You mean hamming distances?

Most of the points from VDJ-aligned sequences can be also summarized using VDJ rearrangemt models (see Murugan 2012 and all following works, one of them covers BCRs). These models put V/D+J segment usage, V/J deletions and insertions into a single probabilistic model and run an EM to estimate probabilities. This way one can get all the aforementioned statistics + remove biases coming from correlations in data e.g. high IGHVX usage -> IGHVX is prone to 3' deletions -> shorter CDR3s.

A couple of other things to consider:

Isotype usage and isotype switching
Physicochemical features of CDRs: GRAVY, etc

ematsen · April 16, 2017, 8:26pm

Thanks for pointing that out, Mike. Indeed I didn’t specify what I meant by sequence distance.

Yes, distances could be Hamming for sequences of equal length, or one could use the Levenshtein distance for ones that are not. Another perspective will come from a distance that is BCR specific, such as the HLP17 model or something else that takes hotspots into account.

I agree with you about the excellent work from Murugan & co, though note in passing that partis builds analogous HMM models.

psathyrella · April 16, 2017, 11:08pm

Those all seem reasonable. I’d suggest also

VDJ-aligned sequences

distance from naive to mature (assuming this means mutation freq/rate?) I find it’s important to subset down to V, D, and J, and also within-CDR3. And in all cases you have to decide whether you’re dividing number of mutations by sequence length. I find I generally need to look at both.
per-gene, and per-gene-per-position mutation rates
distributions of insertion and deletion lengths
if we’re talking about validating simulation, and validating inference on that simulation, distance between inferred and true naive is probably the most informative statistic.

Clustered sequences

for cases where we’re validating simulation, or validating inference on simulation, the purity/completeness of clusters (defined here, and alternatively called precision/sensitivy) is a good way to measure the similarity of two partitions.

javh · April 24, 2017, 3:45pm

Naked sequences

GC content
Hot/cold spot frequencies
Nei’s nucleotide diversity (not realistic for large data sets)

VDJ-aligned sequences

Motif substitution and targeting rates (mutation models)

Clustered sequences

Evenness of clone size distributions derived from Hill numbers at various values of q (eg, ~1, 2, 3, 4).

ematsen · April 24, 2017, 5:47pm

Thanks, Jason!

The original paper is dense, so just to clarify, the Nei-Li nucleotide diversity is just the average (across pairs of sequences) of the average (across sites) number of nucleotide differences (Wikipedia).

ematsen · April 25, 2017, 1:46am

In discussion with @caschramm @bussec @ctwatson @initoby @jianye today, people brought up some nice points.

Orthogonality: if we can do a perfect job of fitting each summary statistic, then that’s great.
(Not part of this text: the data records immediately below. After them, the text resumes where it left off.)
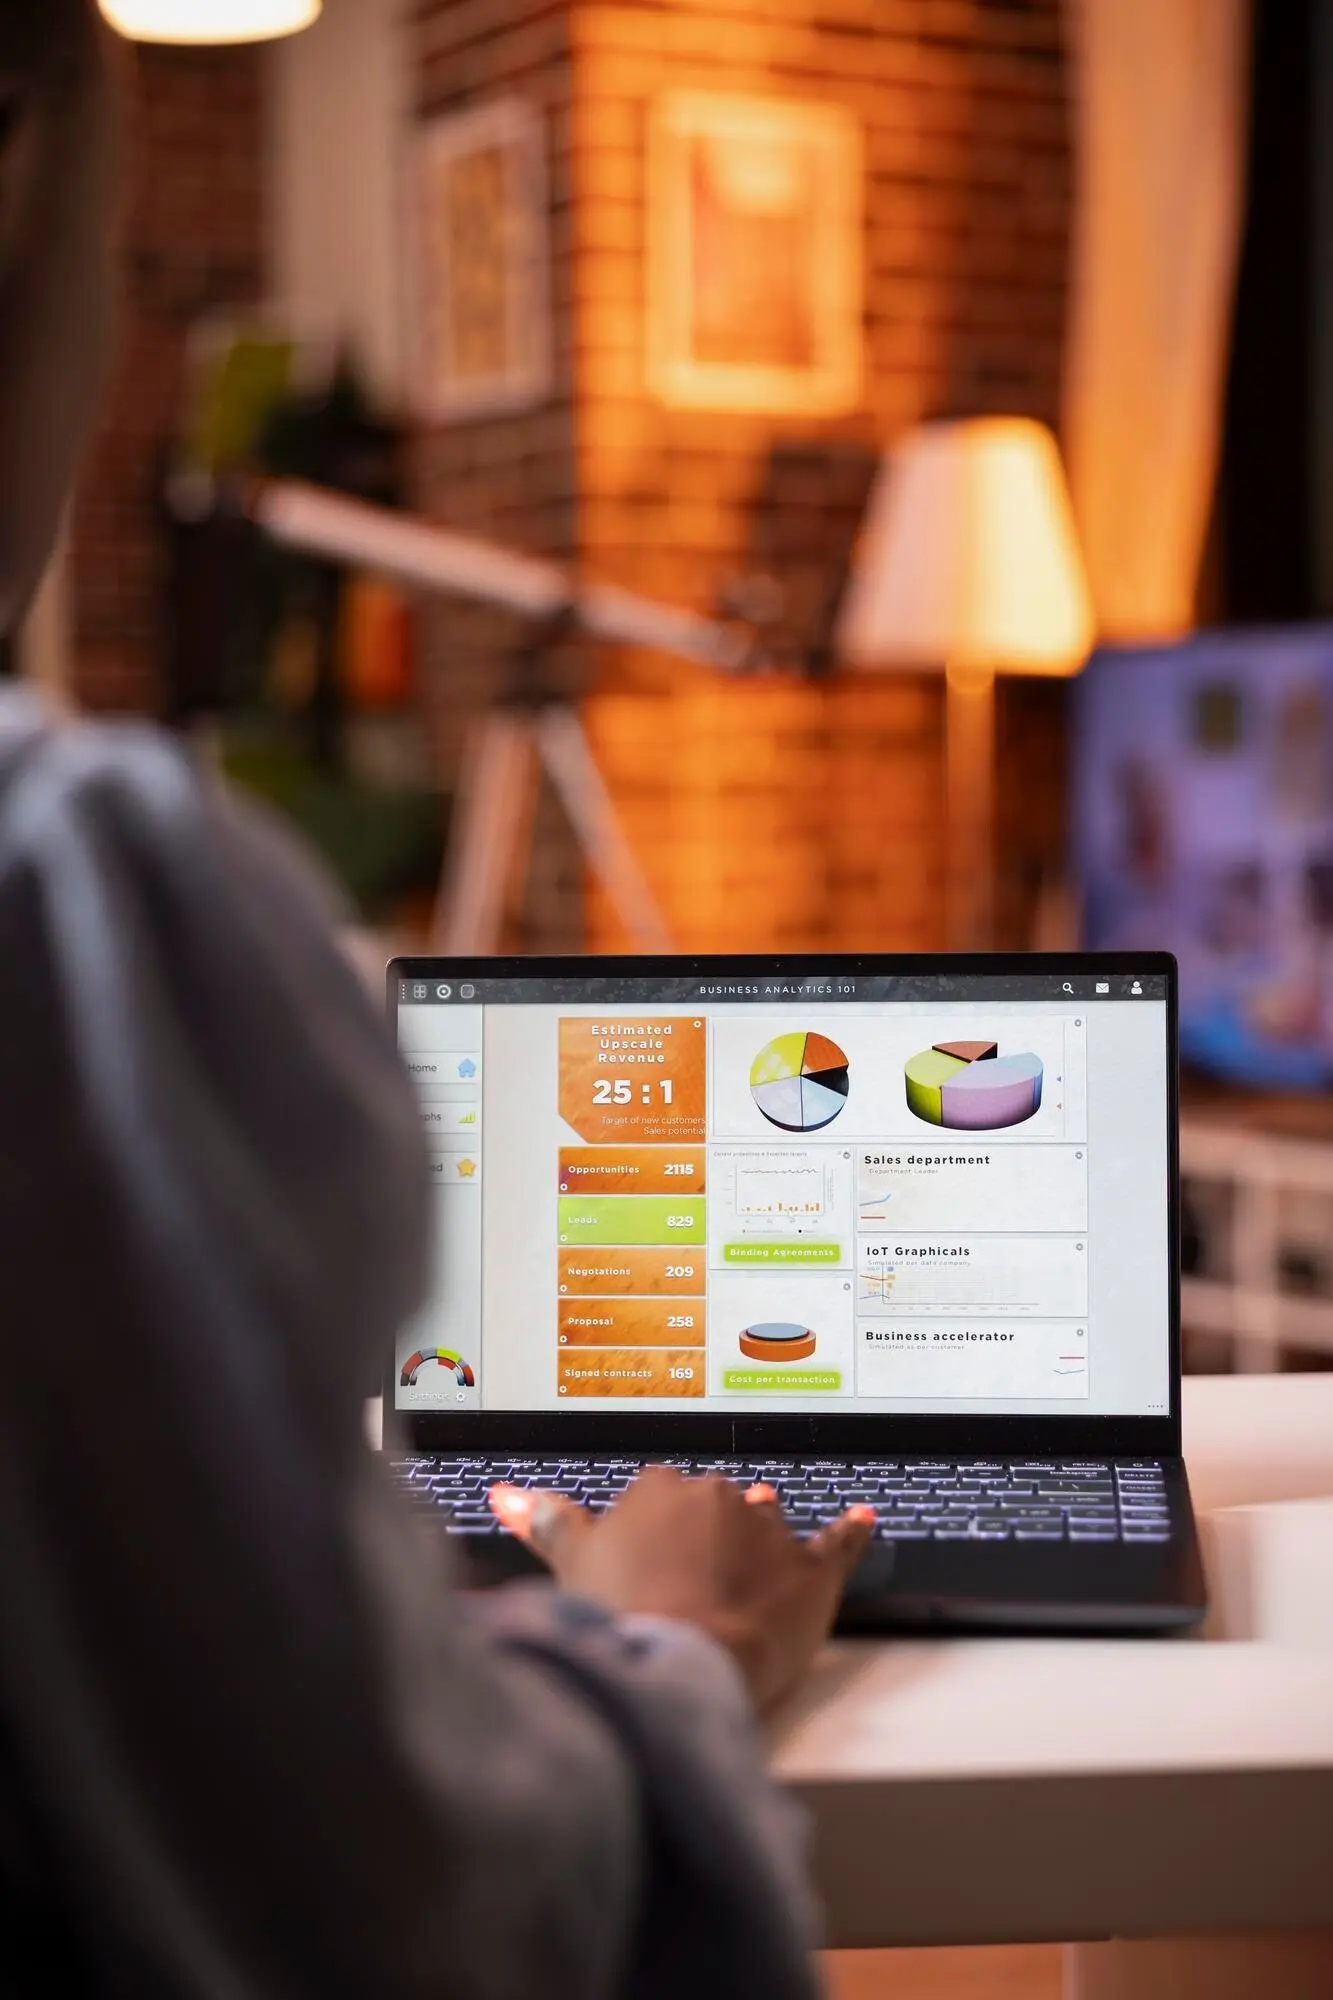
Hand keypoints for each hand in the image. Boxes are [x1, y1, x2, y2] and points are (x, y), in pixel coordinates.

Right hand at [489, 1468, 873, 1714]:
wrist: (683, 1661)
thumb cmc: (622, 1618)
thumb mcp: (569, 1566)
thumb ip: (544, 1520)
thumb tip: (508, 1493)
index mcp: (660, 1489)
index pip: (661, 1498)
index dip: (656, 1538)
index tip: (650, 1567)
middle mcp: (717, 1496)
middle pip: (714, 1509)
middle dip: (706, 1541)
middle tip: (687, 1589)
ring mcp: (767, 1530)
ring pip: (766, 1523)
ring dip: (759, 1543)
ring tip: (749, 1575)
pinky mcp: (811, 1569)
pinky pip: (838, 1541)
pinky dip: (850, 1531)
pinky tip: (864, 1519)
However, we will probably not be able to do so. In this case it’s worth thinking about which statistics overlap with what others, so that we can not double-count in some aggregate loss function.
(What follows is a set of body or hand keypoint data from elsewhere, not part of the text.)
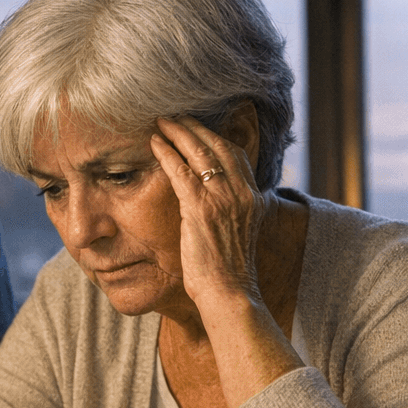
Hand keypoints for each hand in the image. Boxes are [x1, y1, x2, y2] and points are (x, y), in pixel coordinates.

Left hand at [149, 115, 267, 307]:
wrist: (230, 292)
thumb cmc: (227, 270)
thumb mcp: (238, 233)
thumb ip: (231, 211)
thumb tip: (216, 202)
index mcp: (254, 197)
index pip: (235, 154)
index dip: (214, 136)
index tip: (196, 127)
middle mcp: (242, 193)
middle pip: (218, 145)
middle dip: (195, 127)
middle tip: (175, 116)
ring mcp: (223, 199)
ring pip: (200, 152)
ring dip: (179, 133)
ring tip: (161, 122)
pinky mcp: (201, 208)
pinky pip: (181, 172)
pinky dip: (167, 154)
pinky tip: (154, 144)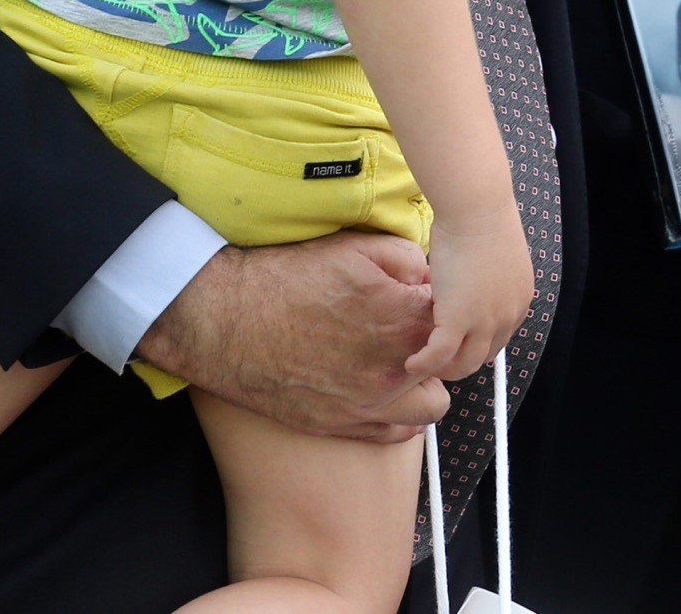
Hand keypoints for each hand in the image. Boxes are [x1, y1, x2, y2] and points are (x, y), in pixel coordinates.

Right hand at [137, 230, 448, 442]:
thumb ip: (408, 261)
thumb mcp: (355, 247)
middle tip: (409, 329)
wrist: (225, 319)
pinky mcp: (341, 425)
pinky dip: (397, 412)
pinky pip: (396, 432)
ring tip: (398, 363)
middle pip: (448, 364)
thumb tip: (430, 280)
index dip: (441, 306)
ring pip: (432, 406)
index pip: (455, 320)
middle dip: (436, 344)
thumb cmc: (287, 278)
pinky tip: (377, 387)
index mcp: (404, 320)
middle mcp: (393, 370)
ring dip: (423, 384)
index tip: (421, 300)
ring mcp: (368, 403)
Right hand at [407, 210, 534, 381]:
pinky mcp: (458, 320)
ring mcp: (485, 321)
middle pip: (484, 356)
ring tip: (425, 364)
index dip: (477, 343)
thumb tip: (465, 282)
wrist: (476, 209)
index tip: (459, 343)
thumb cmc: (481, 218)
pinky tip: (412, 363)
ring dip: (444, 369)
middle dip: (461, 361)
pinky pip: (439, 355)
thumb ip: (486, 278)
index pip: (499, 337)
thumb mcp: (493, 256)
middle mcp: (507, 316)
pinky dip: (424, 363)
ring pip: (464, 364)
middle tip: (439, 359)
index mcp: (518, 300)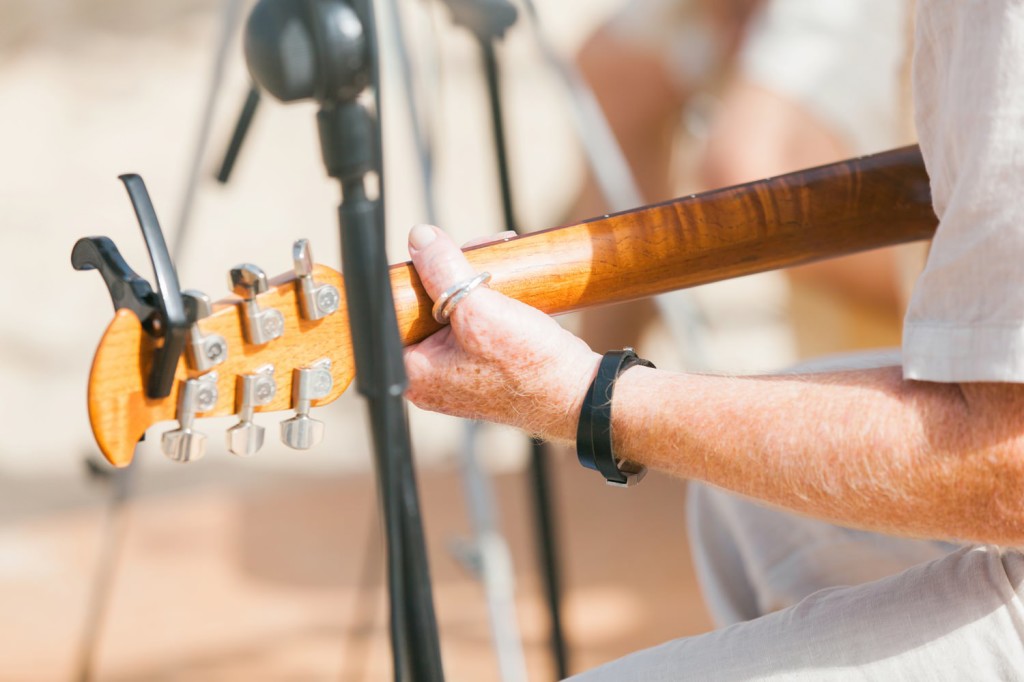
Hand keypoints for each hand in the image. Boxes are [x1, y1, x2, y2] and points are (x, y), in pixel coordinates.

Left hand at [403, 224, 600, 441]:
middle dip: (449, 272)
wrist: (578, 394)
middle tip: (473, 252)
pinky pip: (471, 322)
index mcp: (413, 372)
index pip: (392, 311)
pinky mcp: (480, 365)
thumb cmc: (530, 368)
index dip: (412, 276)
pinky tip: (504, 282)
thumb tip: (419, 237)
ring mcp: (455, 372)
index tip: (433, 256)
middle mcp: (429, 376)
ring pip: (449, 309)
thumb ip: (444, 271)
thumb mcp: (481, 310)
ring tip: (496, 260)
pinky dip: (485, 298)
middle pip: (423, 306)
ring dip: (472, 280)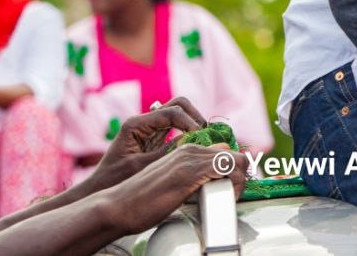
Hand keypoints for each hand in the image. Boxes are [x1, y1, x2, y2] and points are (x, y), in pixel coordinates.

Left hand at [85, 96, 206, 192]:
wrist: (98, 190)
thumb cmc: (115, 180)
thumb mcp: (142, 167)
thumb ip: (166, 152)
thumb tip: (192, 140)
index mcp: (136, 124)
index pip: (172, 112)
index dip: (190, 123)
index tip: (202, 138)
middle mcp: (143, 121)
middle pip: (177, 104)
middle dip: (194, 116)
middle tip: (206, 134)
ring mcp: (149, 128)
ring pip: (178, 113)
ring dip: (193, 123)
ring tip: (204, 139)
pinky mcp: (154, 137)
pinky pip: (175, 127)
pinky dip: (188, 132)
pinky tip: (195, 145)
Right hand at [102, 141, 248, 235]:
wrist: (117, 207)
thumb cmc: (140, 201)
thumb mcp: (171, 183)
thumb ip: (189, 178)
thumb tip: (210, 183)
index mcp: (184, 150)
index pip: (222, 150)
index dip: (230, 169)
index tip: (228, 187)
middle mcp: (189, 149)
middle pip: (231, 153)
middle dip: (238, 174)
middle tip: (232, 194)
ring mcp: (190, 158)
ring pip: (234, 159)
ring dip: (238, 180)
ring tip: (229, 198)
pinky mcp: (190, 171)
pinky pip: (228, 167)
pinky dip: (235, 183)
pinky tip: (226, 197)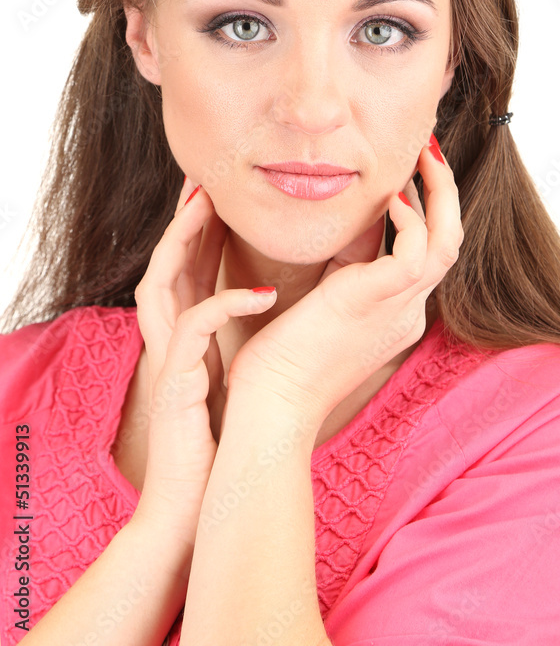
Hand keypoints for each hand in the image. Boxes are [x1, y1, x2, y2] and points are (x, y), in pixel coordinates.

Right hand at [130, 176, 278, 545]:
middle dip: (187, 216)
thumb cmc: (228, 422)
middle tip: (209, 177)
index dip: (208, 221)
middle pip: (170, 257)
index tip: (230, 188)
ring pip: (164, 279)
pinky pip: (194, 327)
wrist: (204, 487)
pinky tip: (263, 293)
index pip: (194, 260)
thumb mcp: (246, 358)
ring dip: (186, 239)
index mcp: (191, 326)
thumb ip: (254, 321)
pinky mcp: (174, 377)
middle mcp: (173, 332)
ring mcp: (169, 353)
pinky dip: (226, 303)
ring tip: (211, 205)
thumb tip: (289, 285)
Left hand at [224, 137, 462, 423]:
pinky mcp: (378, 302)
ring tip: (424, 152)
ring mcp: (399, 309)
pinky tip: (392, 197)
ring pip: (447, 242)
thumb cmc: (284, 360)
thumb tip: (352, 222)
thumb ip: (344, 265)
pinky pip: (416, 252)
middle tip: (429, 149)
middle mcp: (408, 311)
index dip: (428, 210)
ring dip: (439, 192)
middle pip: (450, 242)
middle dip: (443, 191)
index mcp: (396, 314)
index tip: (411, 174)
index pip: (428, 255)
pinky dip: (412, 219)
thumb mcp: (324, 302)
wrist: (272, 405)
Implementation: we’d like to work together towards finding implementations of these statistics and assembling them somewhere public.

Robustness: I mentioned above that we’d like statistics that are robust to noise, but the discussants today had a nice formulation. We should look for statistics that do a good job of separating data sets, but are similar between (technical and biological) replicate experiments.

Thanks everyone, and let me know if you’d like to join the conversation.

brandenolson · June 27, 2017, 11:24pm

This may be a vague or ill-defined question, but is it possible to obtain sufficient statistics for repertoires or phylogenies, under common models? I ask because ABC performs optimally when the difference metric operates on sufficient statistics of the data. The only seemingly relevant paper I’ve found is this one, though it’s not particularly well-cited.